* [ВАША ЗАДАЧА]
Оформите нумерованным списком строки из записей ниже: всё от строки с «not know that.» до строки с «think we ought» включительно. Пустые строки пропустите.

* [ИСХОДНЫЕ ЗАПИСИ]
===
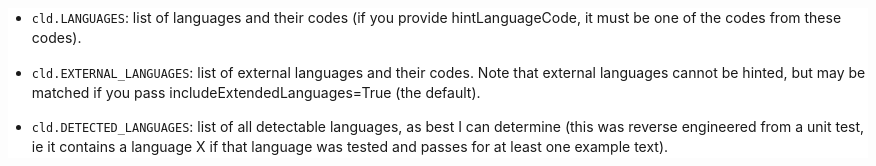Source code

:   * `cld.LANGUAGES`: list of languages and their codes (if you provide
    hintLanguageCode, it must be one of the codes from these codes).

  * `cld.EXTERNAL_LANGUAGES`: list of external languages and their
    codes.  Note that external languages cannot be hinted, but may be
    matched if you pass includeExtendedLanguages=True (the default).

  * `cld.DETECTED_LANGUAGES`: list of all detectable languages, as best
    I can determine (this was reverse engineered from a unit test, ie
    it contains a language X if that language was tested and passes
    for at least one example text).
===
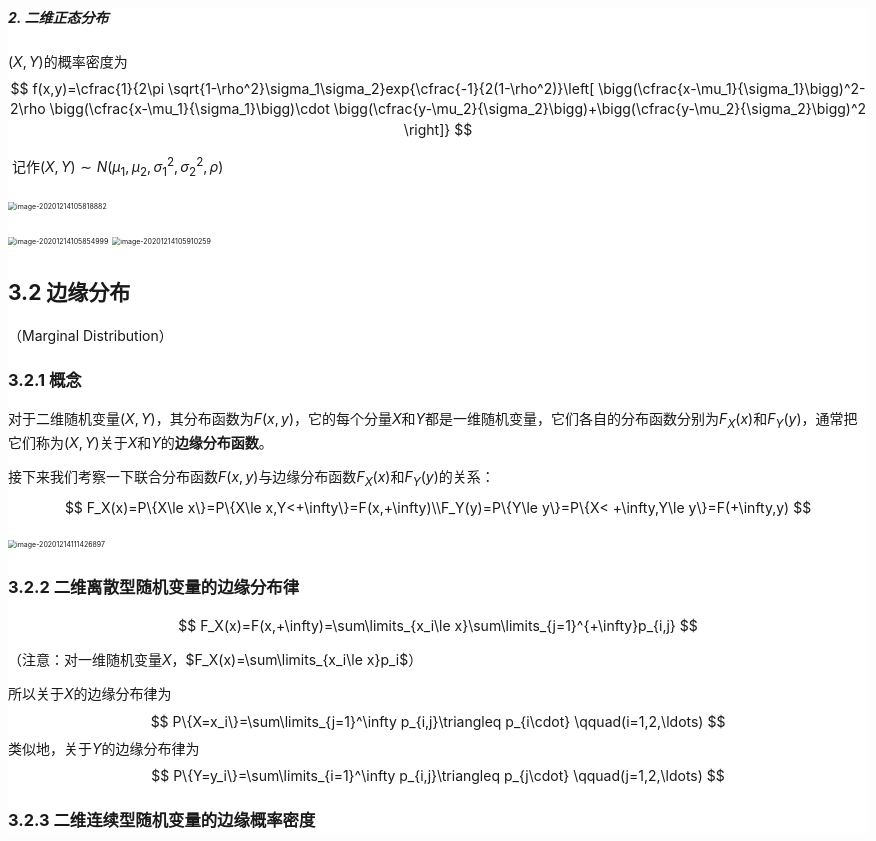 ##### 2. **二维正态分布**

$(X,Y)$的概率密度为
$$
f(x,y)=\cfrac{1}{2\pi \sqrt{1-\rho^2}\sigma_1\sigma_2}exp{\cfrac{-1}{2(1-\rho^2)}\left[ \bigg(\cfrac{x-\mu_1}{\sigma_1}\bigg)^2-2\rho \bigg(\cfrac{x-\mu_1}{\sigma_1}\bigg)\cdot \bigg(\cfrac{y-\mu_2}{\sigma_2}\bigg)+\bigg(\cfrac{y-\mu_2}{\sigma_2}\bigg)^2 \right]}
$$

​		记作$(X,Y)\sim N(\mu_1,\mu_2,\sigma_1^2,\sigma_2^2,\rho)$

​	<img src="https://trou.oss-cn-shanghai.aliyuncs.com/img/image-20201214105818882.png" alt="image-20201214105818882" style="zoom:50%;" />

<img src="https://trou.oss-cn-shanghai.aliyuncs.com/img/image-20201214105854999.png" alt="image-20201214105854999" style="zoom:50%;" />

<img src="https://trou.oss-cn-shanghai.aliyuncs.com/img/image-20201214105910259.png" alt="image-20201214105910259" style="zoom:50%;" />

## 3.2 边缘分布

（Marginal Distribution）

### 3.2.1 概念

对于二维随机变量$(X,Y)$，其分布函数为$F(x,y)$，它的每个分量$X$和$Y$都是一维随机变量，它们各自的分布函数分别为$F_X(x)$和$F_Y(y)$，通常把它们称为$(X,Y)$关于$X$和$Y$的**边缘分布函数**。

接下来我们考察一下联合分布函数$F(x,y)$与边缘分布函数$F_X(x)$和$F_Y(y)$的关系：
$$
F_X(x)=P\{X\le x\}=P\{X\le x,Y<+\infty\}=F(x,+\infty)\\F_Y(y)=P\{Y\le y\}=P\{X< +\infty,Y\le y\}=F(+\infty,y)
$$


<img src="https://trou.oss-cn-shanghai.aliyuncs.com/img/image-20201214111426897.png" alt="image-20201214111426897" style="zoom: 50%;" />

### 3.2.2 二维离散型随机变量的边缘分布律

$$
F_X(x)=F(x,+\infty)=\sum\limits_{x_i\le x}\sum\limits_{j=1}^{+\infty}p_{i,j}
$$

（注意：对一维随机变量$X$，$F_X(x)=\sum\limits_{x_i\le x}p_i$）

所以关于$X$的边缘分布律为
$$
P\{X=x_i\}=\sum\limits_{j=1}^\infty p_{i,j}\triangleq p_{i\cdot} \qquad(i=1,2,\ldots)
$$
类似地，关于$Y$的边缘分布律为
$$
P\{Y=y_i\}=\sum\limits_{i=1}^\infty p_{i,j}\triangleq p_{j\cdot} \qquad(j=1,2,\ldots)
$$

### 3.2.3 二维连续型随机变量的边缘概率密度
===
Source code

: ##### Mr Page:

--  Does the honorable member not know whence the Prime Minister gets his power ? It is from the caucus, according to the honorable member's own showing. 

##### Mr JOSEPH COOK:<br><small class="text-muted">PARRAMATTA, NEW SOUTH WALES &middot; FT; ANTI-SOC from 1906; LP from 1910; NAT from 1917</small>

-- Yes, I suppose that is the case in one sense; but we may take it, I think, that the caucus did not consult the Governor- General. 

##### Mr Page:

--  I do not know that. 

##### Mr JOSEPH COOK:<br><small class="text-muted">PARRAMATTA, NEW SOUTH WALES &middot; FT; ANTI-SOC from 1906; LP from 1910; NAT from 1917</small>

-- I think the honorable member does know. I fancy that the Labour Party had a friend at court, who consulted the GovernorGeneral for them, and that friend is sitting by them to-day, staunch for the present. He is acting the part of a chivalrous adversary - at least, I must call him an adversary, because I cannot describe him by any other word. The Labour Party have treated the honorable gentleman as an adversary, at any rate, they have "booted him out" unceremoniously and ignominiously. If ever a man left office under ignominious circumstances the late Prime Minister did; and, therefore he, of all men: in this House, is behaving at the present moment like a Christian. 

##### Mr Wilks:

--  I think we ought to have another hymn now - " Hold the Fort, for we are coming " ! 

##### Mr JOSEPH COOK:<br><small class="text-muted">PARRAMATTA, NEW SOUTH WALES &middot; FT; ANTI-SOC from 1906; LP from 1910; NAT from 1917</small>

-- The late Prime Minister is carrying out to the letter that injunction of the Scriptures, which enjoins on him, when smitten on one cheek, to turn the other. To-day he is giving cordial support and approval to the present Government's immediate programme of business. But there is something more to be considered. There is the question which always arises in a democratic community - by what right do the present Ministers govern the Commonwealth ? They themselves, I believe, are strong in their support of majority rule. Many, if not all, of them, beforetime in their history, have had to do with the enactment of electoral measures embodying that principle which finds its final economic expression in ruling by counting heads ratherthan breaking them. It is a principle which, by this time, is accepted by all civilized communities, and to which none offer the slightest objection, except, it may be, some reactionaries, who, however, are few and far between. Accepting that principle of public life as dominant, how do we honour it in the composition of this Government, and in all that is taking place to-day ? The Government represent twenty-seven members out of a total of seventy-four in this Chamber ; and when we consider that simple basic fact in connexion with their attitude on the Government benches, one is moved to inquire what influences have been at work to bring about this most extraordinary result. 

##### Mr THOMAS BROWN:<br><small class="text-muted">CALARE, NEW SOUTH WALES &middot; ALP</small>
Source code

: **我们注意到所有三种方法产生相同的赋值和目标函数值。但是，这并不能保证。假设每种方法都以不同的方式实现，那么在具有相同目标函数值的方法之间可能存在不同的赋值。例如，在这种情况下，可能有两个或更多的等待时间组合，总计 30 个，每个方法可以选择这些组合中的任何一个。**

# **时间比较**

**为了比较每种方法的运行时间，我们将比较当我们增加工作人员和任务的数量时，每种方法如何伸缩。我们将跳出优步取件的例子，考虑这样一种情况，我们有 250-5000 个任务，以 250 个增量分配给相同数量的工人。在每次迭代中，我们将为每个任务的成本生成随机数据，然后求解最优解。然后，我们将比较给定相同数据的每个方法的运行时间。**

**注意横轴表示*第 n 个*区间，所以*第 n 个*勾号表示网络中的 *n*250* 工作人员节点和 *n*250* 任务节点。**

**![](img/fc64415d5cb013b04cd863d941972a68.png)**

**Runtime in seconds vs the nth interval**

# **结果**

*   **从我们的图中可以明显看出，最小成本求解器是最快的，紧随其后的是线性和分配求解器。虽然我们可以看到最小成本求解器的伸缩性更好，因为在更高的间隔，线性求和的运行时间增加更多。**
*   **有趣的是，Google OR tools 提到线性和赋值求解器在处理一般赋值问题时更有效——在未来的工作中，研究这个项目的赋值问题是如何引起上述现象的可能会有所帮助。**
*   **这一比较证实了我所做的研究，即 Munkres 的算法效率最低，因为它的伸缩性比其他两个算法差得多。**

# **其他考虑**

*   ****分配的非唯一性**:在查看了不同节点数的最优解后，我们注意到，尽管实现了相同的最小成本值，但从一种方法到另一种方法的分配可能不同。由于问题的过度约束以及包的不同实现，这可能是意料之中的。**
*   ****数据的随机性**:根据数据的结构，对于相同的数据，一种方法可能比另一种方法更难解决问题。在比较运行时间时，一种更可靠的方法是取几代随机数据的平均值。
===
* [ПИСЬМЕННЫЙ ОТВЕТ]
1. --  I do not know that. 
2. ##### Mr JOSEPH COOK:<br><small class="text-muted">PARRAMATTA, NEW SOUTH WALES &middot; FT; ANTI-SOC from 1906; LP from 1910; NAT from 1917</small>
3. -- I think the honorable member does know. I fancy that the Labour Party had a friend at court, who consulted the GovernorGeneral for them, and that friend is sitting by them to-day, staunch for the present. He is acting the part of a chivalrous adversary - at least, I must call him an adversary, because I cannot describe him by any other word. The Labour Party have treated the honorable gentleman as an adversary, at any rate, they have "booted him out" unceremoniously and ignominiously. If ever a man left office under ignominious circumstances the late Prime Minister did; and, therefore he, of all men: in this House, is behaving at the present moment like a Christian. 
4. ##### Mr Wilks:
5. --  I think we ought to have another hymn now - " Hold the Fort, for we are coming " ! 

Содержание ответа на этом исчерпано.